Power price recovery may be too late to aid its nuclear plants: Exelon exec

Las Vegas (Platts)--9Apr2014/1033 am EDT/1433 GMT

While Exelon expects a recovery in power prices, it may not come in time to save some of the company's nuclear plants, a senior company executive said in Las Vegas Tuesday.

"Nuclear power has taken the biggest punch" of all generation sources in the current low power price environment, Kenneth Cornew, president and CEO of Exelon Generation, said in an interview.

Exelon owns the largest fleet of nuclear power stations in the US. Of the company's total 35-GW power generation capacity, nuclear accounts for 55%. But several of those plants are "financially challenged," Cornew said.
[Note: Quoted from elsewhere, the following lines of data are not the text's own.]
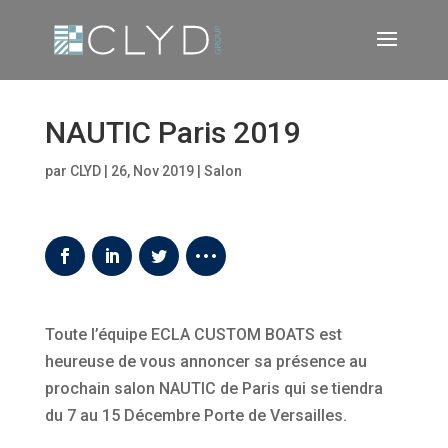
NAUTIC Paris 2019
par
CLYD
|
26, Nov 2019
|
Salon
Toute l’équipe ECLA CUSTOM BOATS est
heureuse de vous annoncer sa présence au
prochain salon NAUTIC de Paris qui se tiendra
du 7 au 15 Décembre Porte de Versailles.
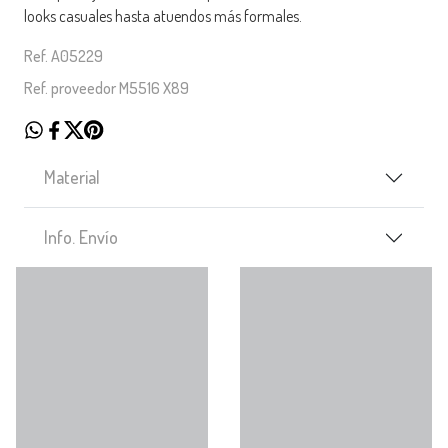
looks casuales hasta atuendos más formales.
Ref. A05229
Ref. proveedor M5516 X89
Material
Info. Envío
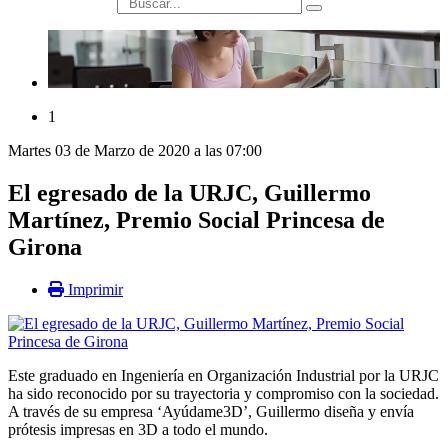
búsqueda
1
Martes 03 de Marzo de 2020 a las 07:00
El egresado de la URJC, Guillermo
Martínez, Premio Social Princesa de
Girona
Imprimir
Este graduado en Ingeniería en Organización Industrial por la URJC
ha sido reconocido por su trayectoria y compromiso con la sociedad.
A través de su empresa ‘Ayúdame3D’, Guillermo diseña y envía
prótesis impresas en 3D a todo el mundo.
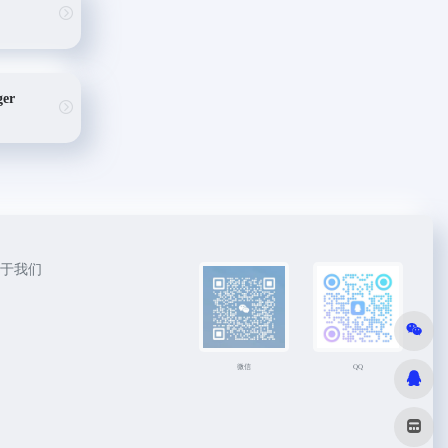
ger
于我们
微信
QQ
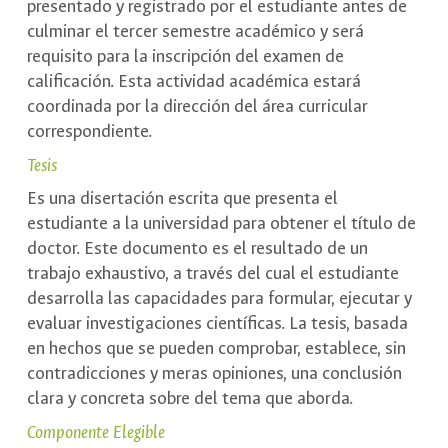
presentado y registrado por el estudiante antes de
culminar el tercer semestre académico y será
requisito para la inscripción del examen de
calificación. Esta actividad académica estará
coordinada por la dirección del área curricular
correspondiente.
Tesis
Es una disertación escrita que presenta el
estudiante a la universidad para obtener el título de
doctor. Este documento es el resultado de un
trabajo exhaustivo, a través del cual el estudiante
desarrolla las capacidades para formular, ejecutar y
evaluar investigaciones científicas. La tesis, basada
en hechos que se pueden comprobar, establece, sin
contradicciones y meras opiniones, una conclusión
clara y concreta sobre del tema que aborda.
Componente Elegible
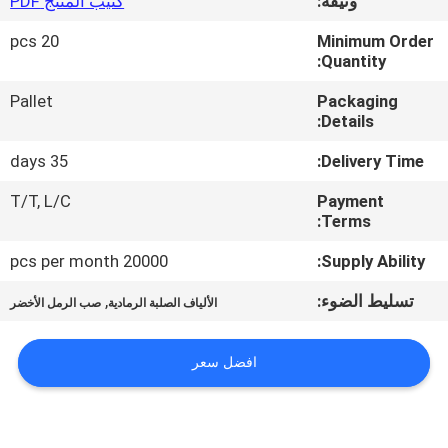
وثيقة:
كتيب المنتج PDF
مراقبة
20 pcs
Minimum Order
Quantity:
الجودة
Pallet
Packaging
Details:
اتصل
35 days
Delivery Time:
بنا
T/T, L/C
Payment
Terms:
أخبار
20000 pcs per month
Supply Ability:
اطلب
تسليط الضوء:
,
الألياف الصلبة الرمادية
صب الرمل الأخضر
اقتباس
افضل سعر
خريطة
الموقع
The smaller, single unit plants, such as its 610-MW Ginna plant, are particularly challenged as are three of its five nuclear plants in Illinois. The Illinois plants are primarily challenged because of location. They are in places where large amounts of low-priced wind power comes into the system, depressing wholesale power prices, Cornew said. The busbar price at the Quad City plant on the western side of Illinois, for instance, has been $5-6/MWh below prices at the NiHub prices, he said.

In addition, the capacity revenues available from the Midcontinent Independent System Operator, are "negligible," Cornew said. That environment is even a challenge for Exelon's single reactor plant in Clinton, which is one of the newest nuclear plants in MISO, he said.

The owners of some power plants in MISO are able to earn higher capacity prices by exporting their capacity to the PJM Interconnection market. MISO's most recent capacity auction cleared at about $1/MW-day. PJM's last capacity auction cleared at $59.37/MW-day.

The problem is that a transmission link to PJM could be very expensive, but "we are exhausting every option, including linking the [Clinton] plant to the north or the east," Cornew said.

POWER PRICES 'TOO LOW'

Meanwhile, Exelon still believes power prices are too low. Forward prices are not reflecting market fundamentals in part because of a lack of liquidity in the market, which Cornew said is "as bad as it has been."

He attributed that to the fact that many banks are getting out of power trading and many participants are only buying for the short term because of the uncertainty created by the prospect of large numbers of coal plants retiring in the next couple of years due to pending environmental regulations.

As the level of coal retirements unfolds in 2015 and 2016, power prices should recover with the prospect of a "$2 to $4 expansion of heat rates," Cornew said. But, he added, "We can't afford to lose money until the recovery comes."

In the meantime, Exelon is advocating for changes in the way reliability is priced in the market, particularly in capacity markets. "Price formation this winter was a very positive sign," he said, with prices shooting up above the $1,000/MWh cap, he said.

That is an indication that more attention needs to be paid to winter peaks and suggests that there should be some sort of seasonal capacity market, Cornew said. The polar vortex events of this winter showed that the grid is vulnerable in the winter, not just during the summer peak season, he said.

One of the key issues that needs to be addressed is that all capacity should be treated equally, Cornew said. For instance, demand response should be required to bid into the day-ahead market just as other resources are and there should be limits on the ability of bidders to buy out their positions in the incremental auctions RTOs conduct in the periods between capacity auctions.

"As a trader it hurts me to say this, but capacity markets should focus on physical not financial assets. It is too easy to bid into PJM and buy back at a low price through the incremental auction or to only face a small penalty. Until that is fixed, we should focus on physical assets, not financial," he said.

Cornew had no specific, detailed recommendations for how such reforms should be implemented, but said that Exelon would continue to work through the stakeholder process to achieve those goals.

Ultimately, however, "if we cannot find a solution, we would move toward the option of closing plants," Cornew said. "We would focus on other technologies and businesses we can be good at and grow in." He mentioned that Exelon already has investments in both in the upstream and retail side of the gas business.